Clayton Kershaw was supposed to be the pitcher who dominated Saturday. A couple Giants crushed him. Cueto, in his 300th career start, had hopes of being the first Giants pitcher to earn a quality start in the Giants’ 16th game, which also makes little sense.

And yet there was Cueto, twirling and shimmying and guile’ing his way toward a no-hitter in the sixth inning, when Kike Hernandez lofted a ball to left that Hunter Pence never saw. The lazy flyball dropped far behind Pence, Hernandez wound up on third, the no-hitter was gone, and somehow the energy was out of a Dodger Stadium ballpark that only had fake energy to begin with.

And because nothing made sense, Cueto just kept throwing.

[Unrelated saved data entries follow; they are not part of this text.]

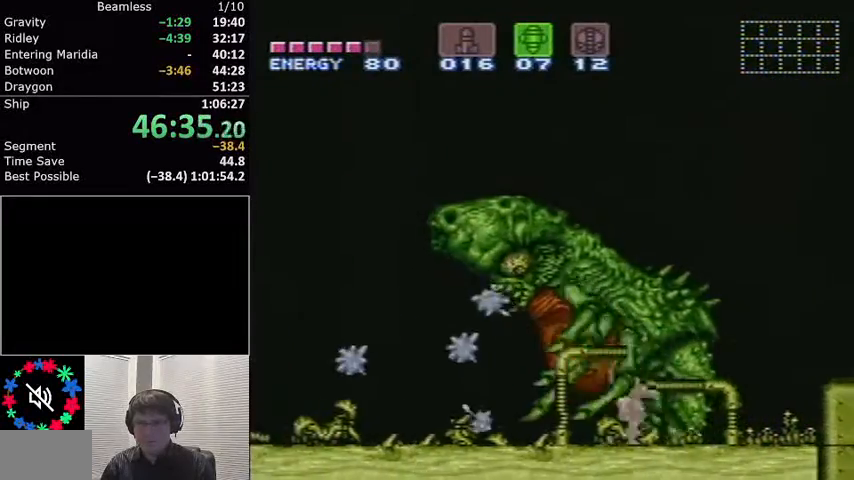
{"buttons": ["A", "L1", "DPAD_LEFT"], "events": [[167, "A", "down"], [233, "DPAD_RIGHT", "up"], [333, "DPAD_LEFT", "down"]]}
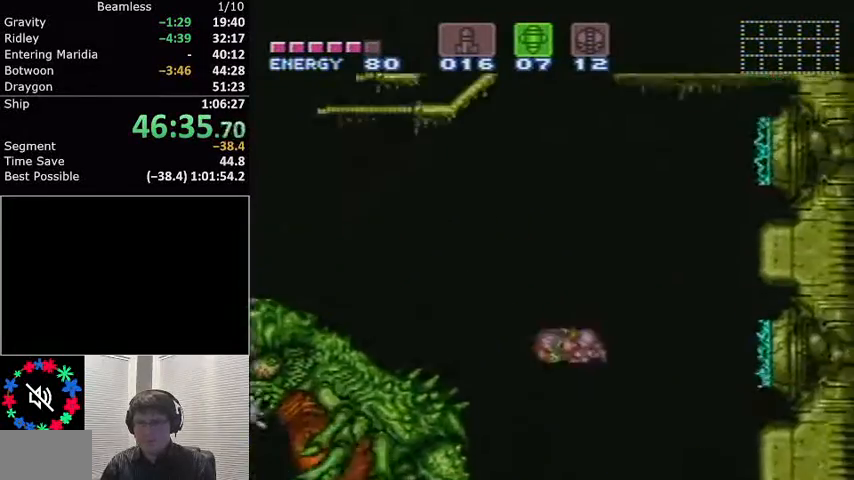
{"buttons": ["A", "L1", "DPAD_LEFT"], "events": [[34, "A", "up"], [34, "DPAD_LEFT", "up"], [67, "DPAD_UP", "down"], [134, "DPAD_LEFT", "down"], [167, "DPAD_UP", "up"], [301, "A", "down"]]}
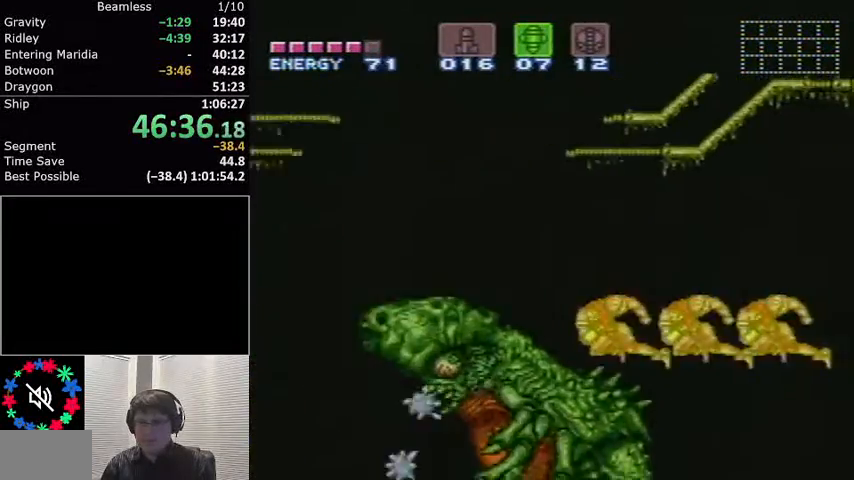
{"buttons": ["L1", "DPAD_RIGHT"], "events": [[33, "DPAD_LEFT", "up"], [66, "A", "up"], [200, "L1", "up"], [300, "DPAD_RIGHT", "down"], [367, "L1", "down"]]}
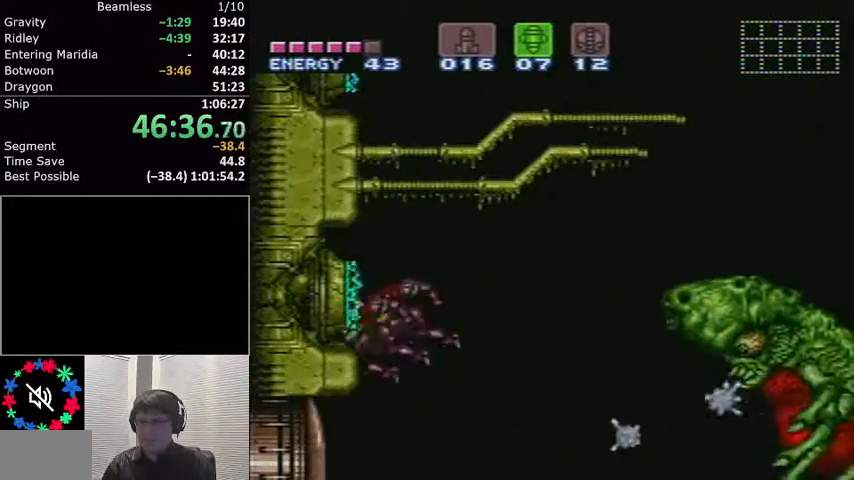
{"buttons": ["L1", "DPAD_RIGHT"], "events": []}
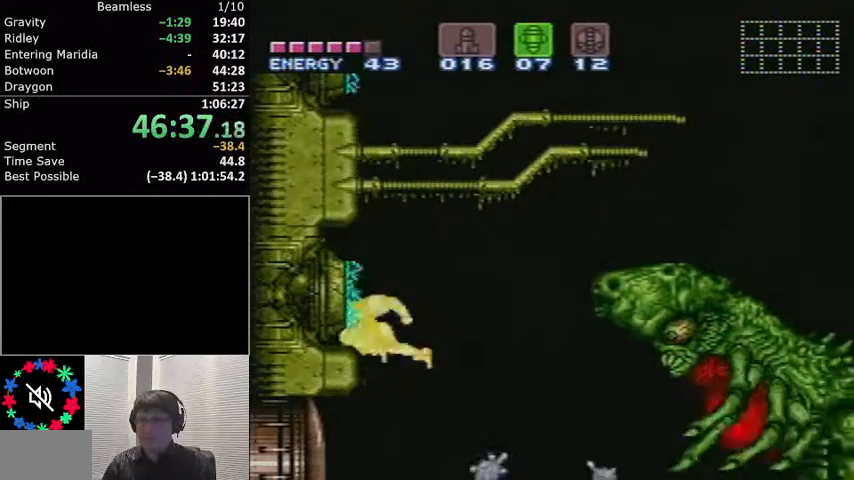
{"buttons": ["L1", "DPAD_RIGHT"], "events": []}
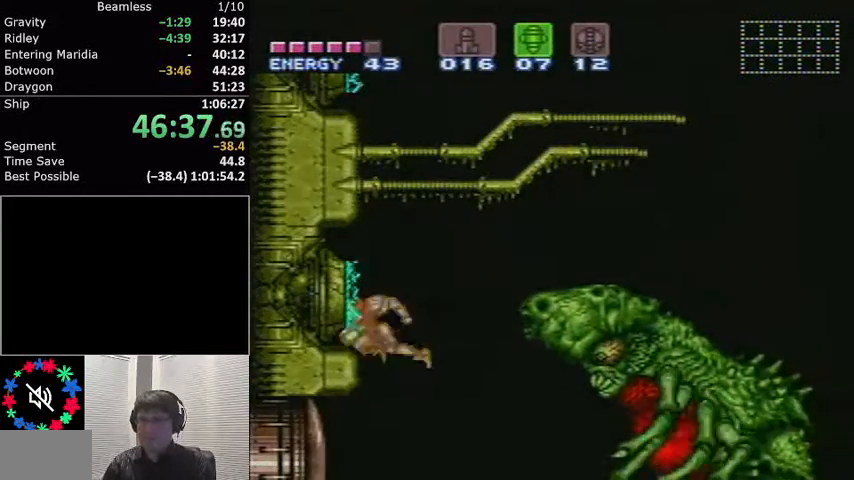
{"buttons": ["R1"], "events": [[167, "R1", "down"], [301, "DPAD_RIGHT", "up"], [401, "L1", "up"]]}
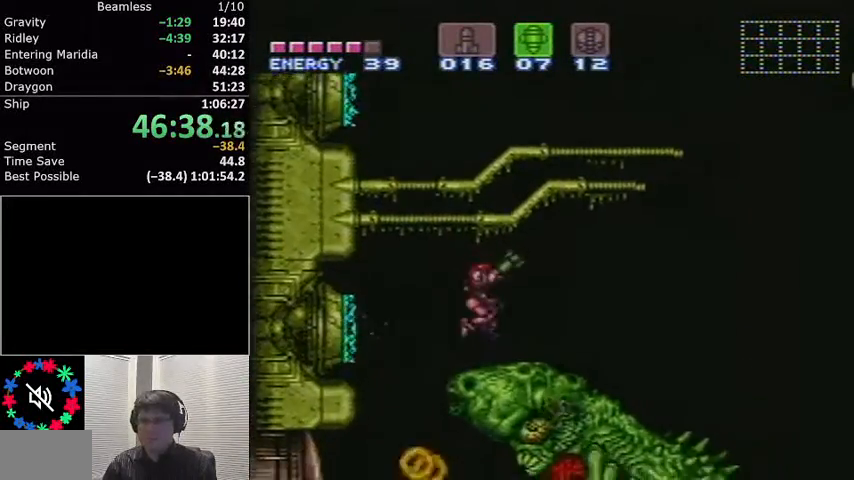
{"buttons": ["R1"], "events": []}
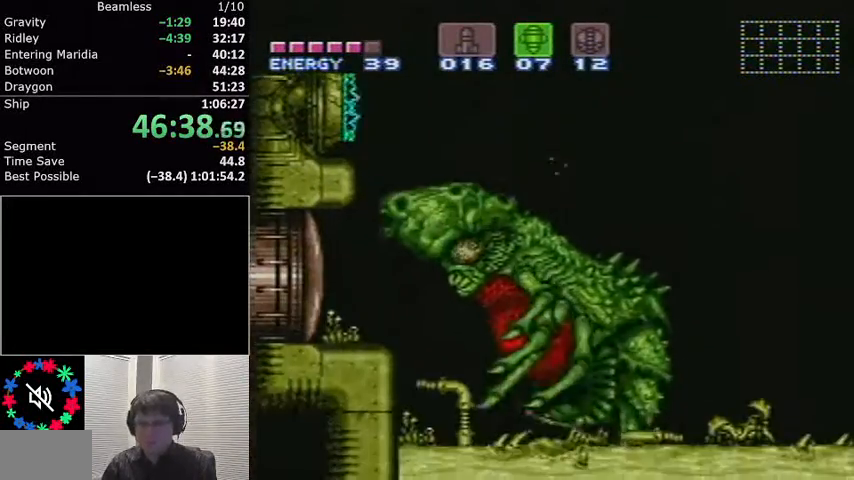
{"buttons": ["R1", "DPAD_LEFT"], "events": [[134, "X", "down"], [267, "X", "up"], [334, "DPAD_LEFT", "down"], [401, "DPAD_LEFT", "up"], [501, "DPAD_LEFT", "down"]]}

He came up lame on a Mookie Betts pop-up in the inning and took a couple practice pitches.

And because nothing made sense, Gabe Kapler, who has been careful at all turns with his staff, let him pitch, after 91 pitches, to Justin Turner with two on. Two pitches later Cueto had surrendered his first legitimate hit, and the Dodgers were circling the bases. Cueto did not get that quality start.

One of the strangest games in recent memory featured the Giants bruising Kershaw, Cueto flirting with a no-hitter that the Los Angeles skies took away and the Giants somehow escaping, 5-4, at Chavez Ravine. And that’s what made perhaps the least sense: The Giants won on a day that very much felt like a loss.

The Giants (7-9) are now 2-4 on a critical road trip that will go from Los Angeles to Houston after Sunday’s matinee. After Saturday, Pence cannot get away quickly enough.

For so long the game seemed to come from Kapler’s dreams, Cueto pausing and starting and whipping 93-mph fastballs and an assortment of offspeed pitches, the Dodgers in front or behind and never in between. He only struck out three but toyed with LA for much of the night, the Giants’ defense surprisingly solid until the ball that disappeared.

Pence, playing in left a night after Darin Ruf got the start and made an error, prompting Ruf to be switched to DH, stared upward while shuffling his feet and raising his palms in confusion. The ball and baseball history dropped about 20 feet behind him, beginning one of the most disheartening frames that you will see.

The Giants’ bullpen bailed Cueto out in a way the skies would not. Tony Watson got a key out and Tyler Rogers six of them to preserve the lead. Trevor Gott notched his fourth save of the season, allowing the potential tying run to get on but stranding Turner at first. The Dodgers finished with two hits, just the ninth time in the San Francisco era the Giants have held the Dodgers to two hits or fewer in LA.

Forgotten, somehow, is the amount of history the preceded the history that did not happen.

Austin Slater went deep twice off Kershaw, one of just seven players to do so against the all-timer. Mike Yastrzemski, the only lefty in the Giants’ lineup, homered, too, the first time the Giants have hit three homers in one game against the lefty. The Giants knocked Kershaw out after just 4 1/3, four-run innings, Donovan Solano’s and Yastrzemski’s back-to-back, Kershaw-chasing doubles provided a four-run cushion that sure felt as if the game were out of reach, as Cueto reached for history.

The no-hitter, though, would be literally out of Pence’s reach.